## Texto de origen
^^^^

Fue un desastre para el que ni los más flemáticos líderes del Ejército Rojo estaban preparados. En octubre, la base a la que habían dedicado tantos años en levantar había sido abandonada; ahora, dos tercios de su ejército también se habían perdido.

Una semana más tarde, habiéndose librado de sus perseguidores, los restos de las fuerzas comunistas avanzaron hasta el sur de Hunan. Se habían reagrupado y estaban organizados. No obstante, entre los líderes veteranos, el motín estaba en el aire. Se aproximaba velozmente la hora en que la troika sería llamada a rendir cuentas.

Pero no todavía. Los ocho o nueve hombres que se reunieron abatidos aquella tarde en Tongdao se enfrentaron a una pregunta más apremiante: ¿hacia dónde dirigirse? Bo Gu y Otto Braun insistían en mantener el plan original y partir hacia el noroeste de Hunan. Los dirigentes militares se opusieron. Chiang Kai-shek bloqueaba la ruta norte con trescientos mil hombres. Intentar forzar un paso era una sentencia de muerte. Debían tomar una decisión rápida. Llegaban noticias de que las tropas de los señores de la guerra de Hunan se acercaban desde el este.

Tras un tenso y apresurado debate se acordó, como medida de urgencia, que el ejército avanzase hacia el oeste, hasta las espesuras de las montañas de Guizhou.[9] Una vez allí se convocaría una reunión plenaria del Politburó para discutir la estrategia futura. La propuesta de compromiso llegó de Mao. Era la primera ocasión desde su destitución de la dirección militar en 1932 en que su opinión era escuchada y aceptada en los círculos internos de poder. Su presencia se debía a la gravedad de la derrota del río Xiang. De hecho, un viaje de diez mil kilómetros, según dicen los chinos, comienza por un único primer paso. Para Mao, Tongdao era aquel paso.

Guizhou es, al igual que hace siglos, una de las provincias más pobres de China. En la década de 1930 las aldeas estaban saturadas de opio, el pueblo era analfabeto y tan pobre que las familias apenas contaban entre sus posesiones con unos simples pantalones. Las niñas eran frecuentemente asesinadas al nacer; los niños se vendían a traficantes de esclavos para revenderlos en las ricas zonas del litoral. Pero era un lugar de exquisita grandiosidad natural: el espectáculo que se abría delante del Ejército Rojo, en su marcha al oeste, parecía inspirarse en los fantásticos paisajes de los rollos de pintura de la dinastía Ming.

^^^^

## Datos suministrados

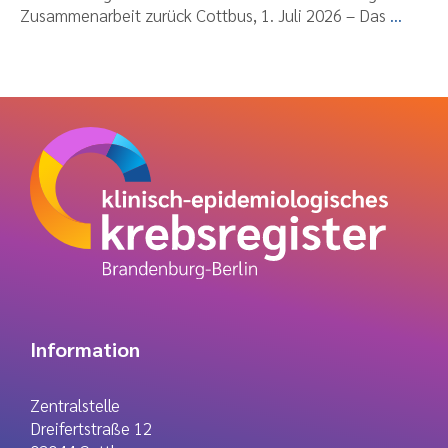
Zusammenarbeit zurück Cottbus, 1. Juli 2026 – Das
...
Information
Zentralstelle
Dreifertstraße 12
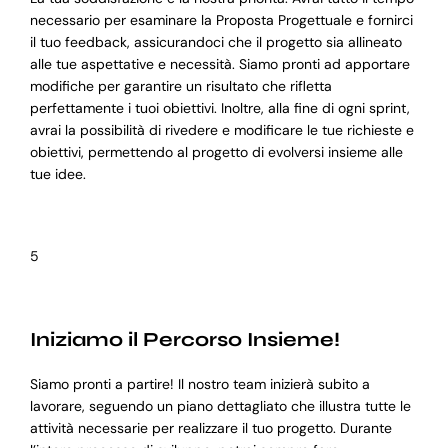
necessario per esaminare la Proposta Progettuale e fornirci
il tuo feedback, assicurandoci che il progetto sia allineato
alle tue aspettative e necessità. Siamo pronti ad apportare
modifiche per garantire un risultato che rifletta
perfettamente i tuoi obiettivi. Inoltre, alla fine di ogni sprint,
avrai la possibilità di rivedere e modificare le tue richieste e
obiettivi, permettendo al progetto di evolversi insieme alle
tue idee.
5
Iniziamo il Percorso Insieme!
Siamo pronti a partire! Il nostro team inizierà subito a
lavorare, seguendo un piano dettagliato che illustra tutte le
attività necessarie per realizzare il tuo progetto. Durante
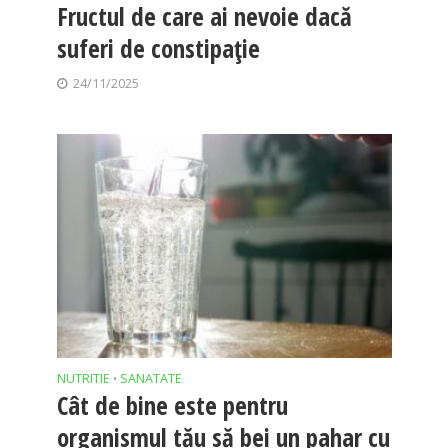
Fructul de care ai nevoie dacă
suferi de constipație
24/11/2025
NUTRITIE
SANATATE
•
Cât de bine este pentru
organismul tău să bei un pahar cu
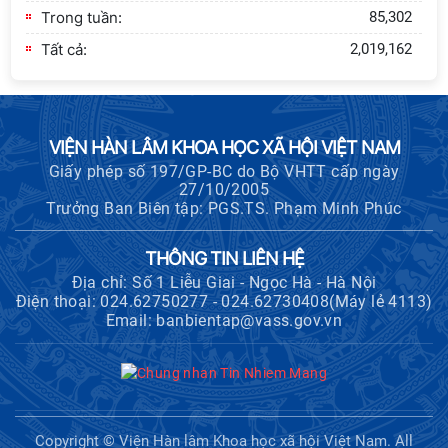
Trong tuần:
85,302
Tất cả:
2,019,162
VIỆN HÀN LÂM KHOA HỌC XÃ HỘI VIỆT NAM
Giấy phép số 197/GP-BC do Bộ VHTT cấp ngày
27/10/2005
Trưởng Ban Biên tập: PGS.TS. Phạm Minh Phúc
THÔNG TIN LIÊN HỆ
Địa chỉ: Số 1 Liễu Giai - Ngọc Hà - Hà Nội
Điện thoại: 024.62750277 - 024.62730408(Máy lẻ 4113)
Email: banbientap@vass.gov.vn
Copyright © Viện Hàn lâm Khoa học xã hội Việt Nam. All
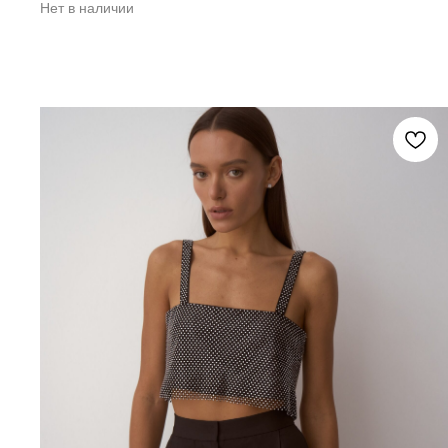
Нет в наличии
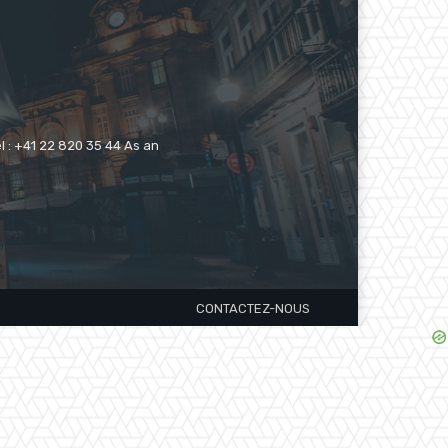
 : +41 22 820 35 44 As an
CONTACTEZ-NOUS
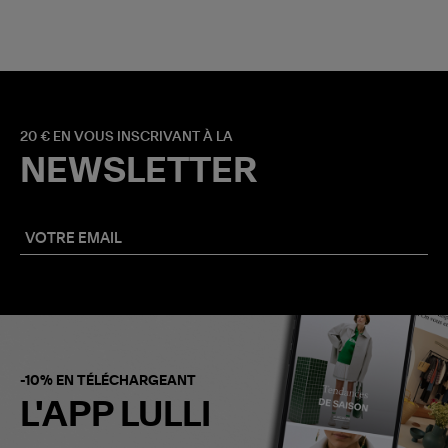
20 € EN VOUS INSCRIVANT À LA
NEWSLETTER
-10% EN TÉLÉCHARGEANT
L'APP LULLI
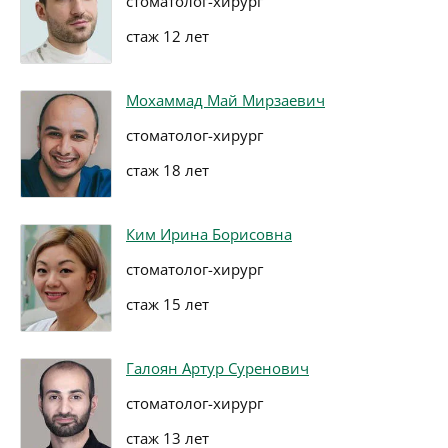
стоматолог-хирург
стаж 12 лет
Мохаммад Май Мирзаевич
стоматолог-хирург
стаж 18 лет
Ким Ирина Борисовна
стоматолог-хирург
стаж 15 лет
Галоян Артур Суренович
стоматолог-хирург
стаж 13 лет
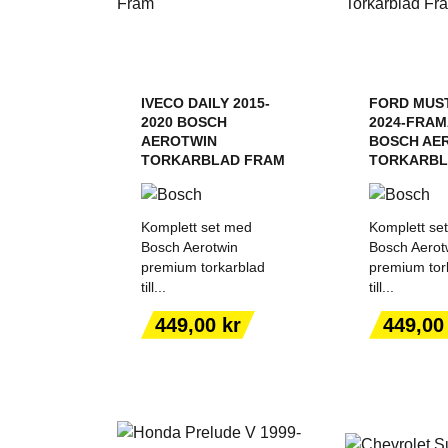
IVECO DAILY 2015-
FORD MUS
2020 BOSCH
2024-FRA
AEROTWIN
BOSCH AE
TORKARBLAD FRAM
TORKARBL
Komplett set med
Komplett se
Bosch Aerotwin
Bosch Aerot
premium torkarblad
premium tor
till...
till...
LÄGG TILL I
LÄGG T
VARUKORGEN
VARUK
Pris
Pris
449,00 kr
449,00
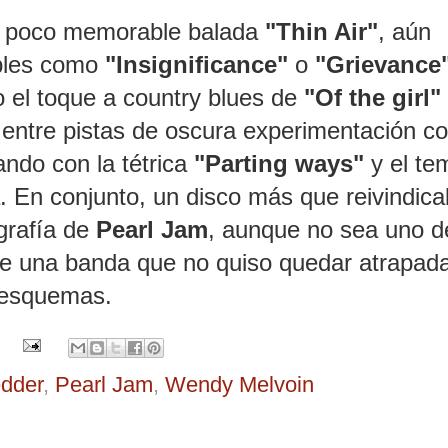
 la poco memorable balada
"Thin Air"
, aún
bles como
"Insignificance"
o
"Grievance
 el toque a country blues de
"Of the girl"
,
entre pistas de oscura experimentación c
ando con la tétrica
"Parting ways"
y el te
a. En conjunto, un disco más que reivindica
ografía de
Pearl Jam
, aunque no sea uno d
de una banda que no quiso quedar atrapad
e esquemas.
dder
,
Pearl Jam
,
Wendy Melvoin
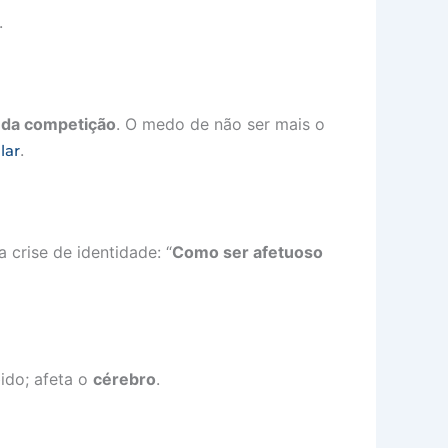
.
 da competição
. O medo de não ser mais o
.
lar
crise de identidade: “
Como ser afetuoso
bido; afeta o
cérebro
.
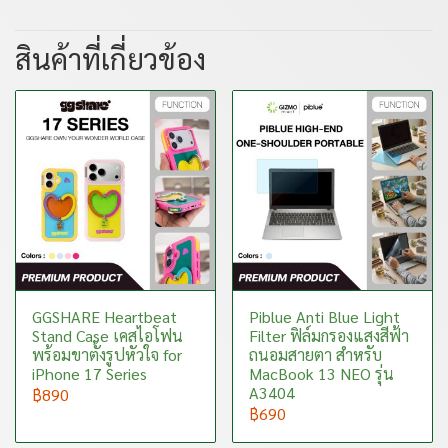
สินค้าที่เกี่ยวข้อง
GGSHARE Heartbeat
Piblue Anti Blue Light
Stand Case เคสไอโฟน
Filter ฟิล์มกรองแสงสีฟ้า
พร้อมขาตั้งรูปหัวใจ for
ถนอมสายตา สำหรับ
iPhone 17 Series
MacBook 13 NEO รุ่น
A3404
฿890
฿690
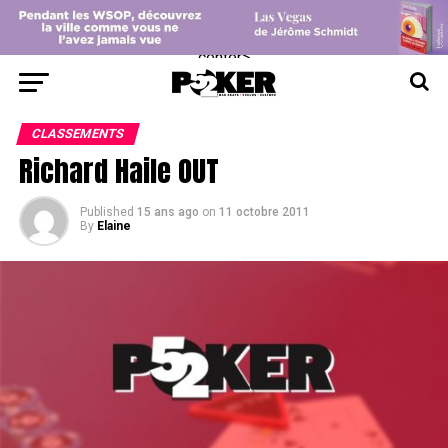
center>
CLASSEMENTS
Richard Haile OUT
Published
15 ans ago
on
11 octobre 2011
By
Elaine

^^^^

## Preguntas propuestas
a – Enumere todas las personas que se mencionan por su nombre en el texto sobre la retirada del Ejército Rojo.
b – Prosiga el texto sobre la retirada del Ejército Rojo a partir de su última oración.
El material no desempeña ninguna función en este ejercicio.

## Resultados esperados
a – Bo Gu, Otto Braun, Chiang Kai-shek y Mao.

b –
Más allá de Tongdao las colinas se alzan abruptamente y las montañas son más vastas y recortadas: grandes montículos cónicos de piedra caliza, de miles de metros de altura; montes como jorobas de camello, como hormigueros gigantes; montañas de pastel de ciruela como túmulos a los ancestros. De los despeñaderos cuelgan los poblados Miao, racimos de techos de paja y paredes ocre, con aleros salientes y ventanas de papel con celosías, oscuros en contraste con la alfombra verde amarillenta de las hierbas marchitas del invierno y los tempranos brotes de la primavera. Los halcones vuelan en círculo a lo alto; abajo, la blanca escarcha descansa sobre el rastrojo del trigo. La gente de Guizhou dice: «No hay tres días sin lluvia, no hay tres li[T3] sin montes». En esta parte de la provincia sólo hay montañas, y en diciembre y enero, lloviznas y nieblas perpetuas. Las laderas más altas, envueltas en bruma, se elevan tupidas de bosques de pinos, bambúes dorados y abetos verde oscuro, mientras que abajo, a lo lejos, el fondo de los valles está poblado por brillantes lagos de nubes blancas. Puentes colgantes penden sobre los ríos, y junto a los torrentes que se abalanzan en cascadas se observan terrenos cultivados como pañuelos, donde un campesino labora sobre una cuesta de cincuenta grados para, penosamente, extraer unas escasas y pobres hortalizas del oscuro suelo rojizo.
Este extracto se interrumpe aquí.